-- What you are asked to do --
Using the entries that follow, count the lines containing the word "October" and give that number by itself.

-- Data provided --
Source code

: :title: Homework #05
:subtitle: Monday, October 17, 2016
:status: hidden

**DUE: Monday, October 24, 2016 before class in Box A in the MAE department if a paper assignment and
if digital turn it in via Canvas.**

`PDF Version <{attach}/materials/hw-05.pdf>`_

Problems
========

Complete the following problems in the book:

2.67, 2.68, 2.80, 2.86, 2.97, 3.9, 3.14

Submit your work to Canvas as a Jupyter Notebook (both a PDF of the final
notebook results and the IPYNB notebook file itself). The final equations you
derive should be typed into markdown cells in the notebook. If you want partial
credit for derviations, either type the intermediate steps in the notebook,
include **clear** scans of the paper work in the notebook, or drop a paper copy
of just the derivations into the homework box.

-- Answer space --
2